Saved entries

-=-=-=-=-

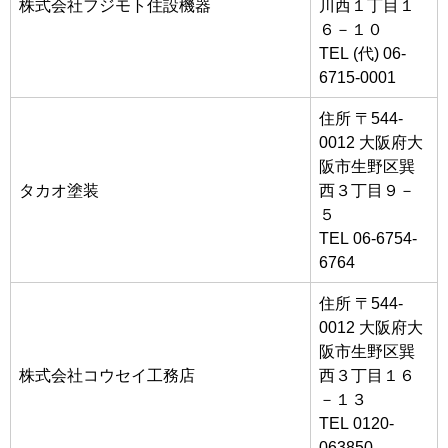
株式会社フジモト住設機器
川西１丁目１
６－１０
TEL (代) 06-
6715-0001
住所 〒544-
0012 大阪府大
阪市生野区巽
タカオ塗装
西３丁目９－
５
TEL 06-6754-
6764
住所 〒544-
0012 大阪府大
阪市生野区巽
株式会社コウセイ工務店
西３丁目１６
－１３
TEL 0120-
063850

-=-=-=-=-

Task brief: Leave out every picture and copy the rest of the records exactly.

Result of the task:
株式会社フジモト住設機器
川西１丁目１
６－１０
TEL (代) 06-
6715-0001
住所 〒544-
0012 大阪府大
阪市生野区巽
タカオ塗装
西３丁目９－
５
TEL 06-6754-
6764
住所 〒544-
0012 大阪府大
阪市生野区巽
株式会社コウセイ工務店
西３丁目１６
－１３
TEL 0120-
063850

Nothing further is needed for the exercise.